直到那位新丽之主来了,他的“通神明,听风雨”的传闻令当地许多有信仰的人追随,也有很多自幽州流落到新罗的后代愿意跟着他,因为他们有着相似的血脉渊源,也更因为他们有钱有粮有人,能打跑那些贼寇。
他们更赶走了那些本地的,拥有所有土地的贵族。
当时他们只占据了新罗北地的一小部分,也有一些人反对他们,图波是反抗最强烈的一位。
“他说这是他们的国他们的故土,不要一个外人来统治他们。”
那一晚,当车浑说起这件事时,薛宏义略震动,不禁追问:“后来呢?”
车浑的声音有些闷,沉稳了太多,“他被抓住了,他只有近五百人,有些追随他的人反抗的很强烈,不过那位新丽之主没有杀了他,也没有杀了他的那些人。
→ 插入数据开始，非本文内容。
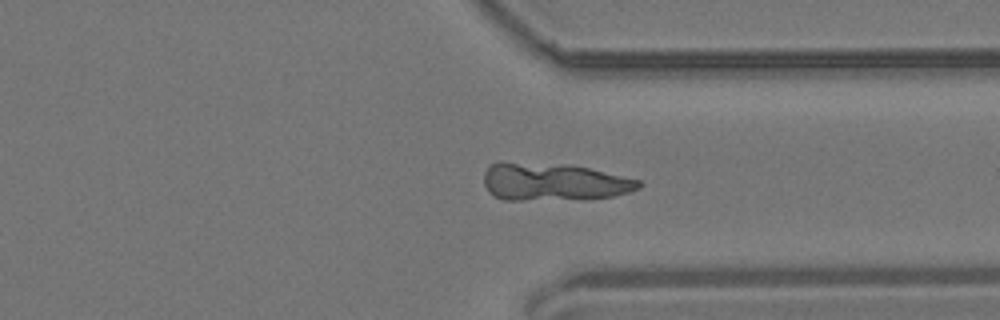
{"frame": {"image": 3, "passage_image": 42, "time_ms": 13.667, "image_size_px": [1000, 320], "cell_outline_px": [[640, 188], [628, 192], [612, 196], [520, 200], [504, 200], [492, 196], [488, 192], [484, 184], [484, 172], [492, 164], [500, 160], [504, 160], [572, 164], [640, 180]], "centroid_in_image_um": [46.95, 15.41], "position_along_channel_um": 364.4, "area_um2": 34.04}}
”
“他把他们分散了,关在一间间屋子里。”
“他们用着最简单的饭食,最简易的招待,也许是囚犯,可同囚犯比起来好太多,他们只需要每日听着当地的民众来他们的屋子前诉苦。”
“……诉苦?”
车浑也笑了,那笑夜色之中竟有些明亮了,“这是我的戏称,也许新丽的主人只是让当地的民众讲讲自己,陪他们说说话,以解烦闷。”
“可是当地战乱已久,各自割据,大多数民众的土地被那些贵族占据,他们没有任何的土地,只能依附那些贵族,为他们的奴仆,为他们开荒种田,为他们而战斗。”
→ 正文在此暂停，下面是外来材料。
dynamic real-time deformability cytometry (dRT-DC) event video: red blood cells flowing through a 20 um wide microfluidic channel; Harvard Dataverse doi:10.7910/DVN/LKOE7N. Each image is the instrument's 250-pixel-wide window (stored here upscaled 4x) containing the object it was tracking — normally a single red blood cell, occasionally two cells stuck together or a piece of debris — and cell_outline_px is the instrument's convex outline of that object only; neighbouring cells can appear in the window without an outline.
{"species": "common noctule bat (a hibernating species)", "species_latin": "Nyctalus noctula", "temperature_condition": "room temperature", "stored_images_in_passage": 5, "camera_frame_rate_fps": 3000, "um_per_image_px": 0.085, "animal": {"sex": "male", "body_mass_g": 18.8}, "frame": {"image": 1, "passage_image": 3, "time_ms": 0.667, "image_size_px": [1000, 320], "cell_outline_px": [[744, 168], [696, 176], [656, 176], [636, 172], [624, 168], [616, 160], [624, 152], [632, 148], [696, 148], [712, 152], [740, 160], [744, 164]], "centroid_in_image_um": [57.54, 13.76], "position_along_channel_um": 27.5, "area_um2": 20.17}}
“可也许是战乱,这些掌握了土地和人的贵族,越发的猖狂,不把身下的奴仆当人看,只当用过就丢的杂草。”
“那位将军也是如此,愤而反抗,杀了自己的主人。”
“这些民众足足讲了三个月,讲以前和现在,后来甚至有一些流着幽州血脉的新余人也去陪他们说话,聊天。”
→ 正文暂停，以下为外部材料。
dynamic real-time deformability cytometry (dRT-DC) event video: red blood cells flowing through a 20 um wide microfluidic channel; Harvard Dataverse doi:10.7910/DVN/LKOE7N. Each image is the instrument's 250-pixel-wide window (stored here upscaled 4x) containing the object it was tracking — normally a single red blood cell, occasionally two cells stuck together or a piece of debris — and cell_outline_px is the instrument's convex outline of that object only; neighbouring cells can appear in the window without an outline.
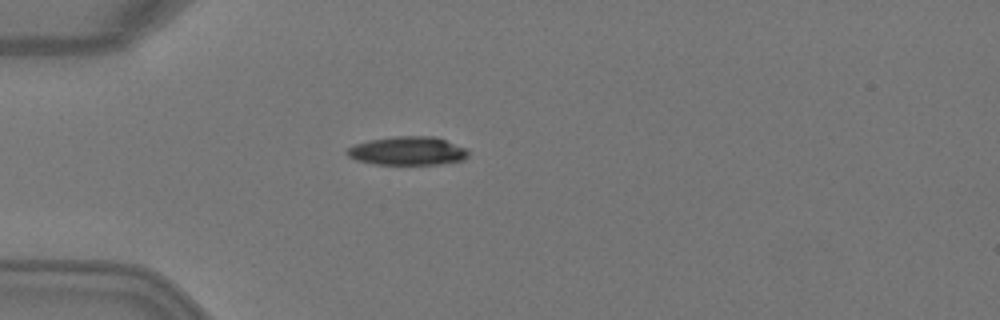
{"species": "Egyptian fruit bat (a non-hibernating species)", "species_latin": "Rousettus aegyptiacus", "temperature_condition": "warm", "stored_images_in_passage": 2, "camera_frame_rate_fps": 3000, "um_per_image_px": 0.085, "animal": {"sex": "female"}, "frame": {"image": 1, "passage_image": 1, "time_ms": 0.0, "image_size_px": [1000, 320], "cell_outline_px": [[468, 156], [464, 160], [440, 164], [372, 164], [356, 160], [348, 156], [344, 152], [348, 148], [356, 144], [368, 140], [396, 136], [432, 136], [468, 148]], "centroid_in_image_um": [34.64, 12.83], "position_along_channel_um": 50.4, "area_um2": 20.23}}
薛宏义惊奇时,只听车浑苦笑:“讲的好,有钱拿,有粮发。他们巴不得再讲个几月,可是那位图波将军却不在出声了,他甚至偷来了一根麻绳。”
车浑看向他自小看着长大的这位小将军,“他想拿麻绳了断自己了,然后,那位新丽之主出现了。”
论御人之道,这位新主远超常人。
不过“美色”似是更吸引众人的目光,不禁让人更关注他是否倚靠他的“美”来成事。
薛宏义不禁想。
车浑没有停下声,而是说的更抑扬顿挫,更充斥着感情了。
“他请他喝酒,请他吃肉,同他说‘你是奴仆的孩子,你生为奴隶,你却敢带着这么多人反抗他们,我很敬佩你,也很尊重你,因为你们曾一无所有。’”
“你当然可以选择死,选择一死了之,可是你的士兵呢?”
“你们这片土地的其他新罗人怎么办?他们难道……也要和你一起选择死吗?”
薛宏义听得很震动。
他觉得劝人忍受活下来的痛苦,其实是更难的。
“留在北地的人多是一无所有的,多是被他们丢弃的,这里有太多贫瘠的山地,产出不了多少粮食。是新罗人,还是不是?相比活下去没那么重要!我们没有什么不一样,我们站在了这片土地,也许以后就会成为这里的人。”
“昔年你们如何来到新罗,如今认可自己的属地,以后我们也一样,时间长了什么都会被消磨。”
“我们要的是战争,还是百姓的安宁?”
“……”
“我希望你留下来,活下来,为你们的将士而战,为当地的民众而战。”
车浑接连说了一连串话。
“这是当地游乐队里改编、流传的故事,演出过很多次。”
薛宏义:“你觉得真假几分?”
车浑:“不管如何,图波怕是死也要死在新丽的土地了,那位新丽之主让他领了上万人的军队,给了他最大的信任,更让他做了如今的三个大将军之一。”
“南边的新罗永远都给不了这么多。”
这也许是所有人都能接受的答案。
于是这一晚,对面儒生甘温和蔡左的疑问,车浑复而说道:“南边给不了他这么多。”
甘温也收声了。
薛宏义沉浸在一些过往思索中,车浑如今所说的其实是两人商讨后,能够说出的那部分。
车浑的确在昌阳呆了很久,也如他所说的做了那些功劳,最后被看见了,免了田役,当了将士。
他也真从通往莱州的商船回来了。
可有件事情其他人是不知道的,那位察官带他走时,却没有就直接去往沿海的港口,而是去了昌阳的官府,真正见到了那位将军图波。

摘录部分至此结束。